Exercise aim → Each record must appear in the answer exactly as it does in the data.

Supplied data →
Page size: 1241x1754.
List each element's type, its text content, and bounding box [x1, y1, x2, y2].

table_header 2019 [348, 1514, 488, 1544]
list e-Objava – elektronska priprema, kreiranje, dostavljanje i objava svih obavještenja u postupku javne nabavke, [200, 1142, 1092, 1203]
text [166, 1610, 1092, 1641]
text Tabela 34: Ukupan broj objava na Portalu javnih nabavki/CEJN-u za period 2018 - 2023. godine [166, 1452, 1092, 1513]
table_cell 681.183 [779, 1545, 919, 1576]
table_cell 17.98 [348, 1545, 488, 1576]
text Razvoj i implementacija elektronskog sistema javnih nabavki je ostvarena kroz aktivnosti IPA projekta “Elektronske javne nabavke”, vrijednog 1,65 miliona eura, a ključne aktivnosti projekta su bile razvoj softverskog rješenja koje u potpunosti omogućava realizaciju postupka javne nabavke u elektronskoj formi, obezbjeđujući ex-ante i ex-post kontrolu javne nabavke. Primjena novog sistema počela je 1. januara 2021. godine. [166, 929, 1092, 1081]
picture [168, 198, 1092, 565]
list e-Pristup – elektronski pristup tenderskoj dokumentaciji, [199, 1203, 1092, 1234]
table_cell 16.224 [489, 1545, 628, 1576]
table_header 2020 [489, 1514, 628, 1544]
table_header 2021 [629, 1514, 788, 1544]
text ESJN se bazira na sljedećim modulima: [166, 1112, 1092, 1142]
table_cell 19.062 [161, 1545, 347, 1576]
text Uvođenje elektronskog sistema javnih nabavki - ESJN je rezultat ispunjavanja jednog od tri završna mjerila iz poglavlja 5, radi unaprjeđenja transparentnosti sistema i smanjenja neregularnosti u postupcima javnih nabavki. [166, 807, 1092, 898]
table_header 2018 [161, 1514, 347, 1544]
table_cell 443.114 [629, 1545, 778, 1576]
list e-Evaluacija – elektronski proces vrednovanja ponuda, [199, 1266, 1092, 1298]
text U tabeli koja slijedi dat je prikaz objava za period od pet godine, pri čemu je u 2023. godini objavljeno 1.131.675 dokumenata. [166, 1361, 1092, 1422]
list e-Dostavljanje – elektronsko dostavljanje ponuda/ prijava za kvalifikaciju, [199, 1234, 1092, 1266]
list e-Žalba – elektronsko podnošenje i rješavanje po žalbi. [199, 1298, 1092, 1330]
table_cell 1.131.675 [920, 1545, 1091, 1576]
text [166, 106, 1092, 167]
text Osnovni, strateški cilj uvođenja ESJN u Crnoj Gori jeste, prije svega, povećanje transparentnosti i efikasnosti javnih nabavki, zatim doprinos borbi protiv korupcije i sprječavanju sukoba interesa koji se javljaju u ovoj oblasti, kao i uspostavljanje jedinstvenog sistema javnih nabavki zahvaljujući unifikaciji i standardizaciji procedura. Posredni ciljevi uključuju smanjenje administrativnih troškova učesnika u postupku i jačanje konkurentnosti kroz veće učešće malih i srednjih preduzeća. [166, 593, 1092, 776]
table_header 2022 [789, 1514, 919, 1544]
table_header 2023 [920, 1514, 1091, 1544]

Written response →
Page size: 1241x1754.
List each element's type, its text content, and bounding box [x1, y1, x2, y2].

table_header 2019 [348, 1514, 488, 1544]
list e-Objava – elektronska priprema, kreiranje, dostavljanje i objava svih obavještenja u postupku javne nabavke, [200, 1142, 1092, 1203]
text [166, 1610, 1092, 1641]
text Tabela 34: Ukupan broj objava na Portalu javnih nabavki/CEJN-u za period 2018 - 2023. godine [166, 1452, 1092, 1513]
table_cell 681.183 [779, 1545, 919, 1576]
table_cell 17.98 [348, 1545, 488, 1576]
text Razvoj i implementacija elektronskog sistema javnih nabavki je ostvarena kroz aktivnosti IPA projekta “Elektronske javne nabavke”, vrijednog 1,65 miliona eura, a ključne aktivnosti projekta su bile razvoj softverskog rješenja koje u potpunosti omogućava realizaciju postupka javne nabavke u elektronskoj formi, obezbjeđujući ex-ante i ex-post kontrolu javne nabavke. Primjena novog sistema počela je 1. januara 2021. godine. [166, 929, 1092, 1081]
picture [168, 198, 1092, 565]
list e-Pristup – elektronski pristup tenderskoj dokumentaciji, [199, 1203, 1092, 1234]
table_cell 16.224 [489, 1545, 628, 1576]
table_header 2020 [489, 1514, 628, 1544]
table_header 2021 [629, 1514, 788, 1544]
text ESJN se bazira na sljedećim modulima: [166, 1112, 1092, 1142]
table_cell 19.062 [161, 1545, 347, 1576]
text Uvođenje elektronskog sistema javnih nabavki - ESJN je rezultat ispunjavanja jednog od tri završna mjerila iz poglavlja 5, radi unaprjeđenja transparentnosti sistema i smanjenja neregularnosti u postupcima javnih nabavki. [166, 807, 1092, 898]
table_header 2018 [161, 1514, 347, 1544]
table_cell 443.114 [629, 1545, 778, 1576]
list e-Evaluacija – elektronski proces vrednovanja ponuda, [199, 1266, 1092, 1298]
text U tabeli koja slijedi dat je prikaz objava za period od pet godine, pri čemu je u 2023. godini objavljeno 1.131.675 dokumenata. [166, 1361, 1092, 1422]
list e-Dostavljanje – elektronsko dostavljanje ponuda/ prijava za kvalifikaciju, [199, 1234, 1092, 1266]
list e-Žalba – elektronsko podnošenje i rješavanje po žalbi. [199, 1298, 1092, 1330]
table_cell 1.131.675 [920, 1545, 1091, 1576]
text [166, 106, 1092, 167]
text Osnovni, strateški cilj uvođenja ESJN u Crnoj Gori jeste, prije svega, povećanje transparentnosti i efikasnosti javnih nabavki, zatim doprinos borbi protiv korupcije i sprječavanju sukoba interesa koji se javljaju u ovoj oblasti, kao i uspostavljanje jedinstvenog sistema javnih nabavki zahvaljujući unifikaciji i standardizaciji procedura. Posredni ciljevi uključuju smanjenje administrativnih troškova učesnika u postupku i jačanje konkurentnosti kroz veće učešće malih i srednjih preduzeća. [166, 593, 1092, 776]
table_header 2022 [789, 1514, 919, 1544]
table_header 2023 [920, 1514, 1091, 1544]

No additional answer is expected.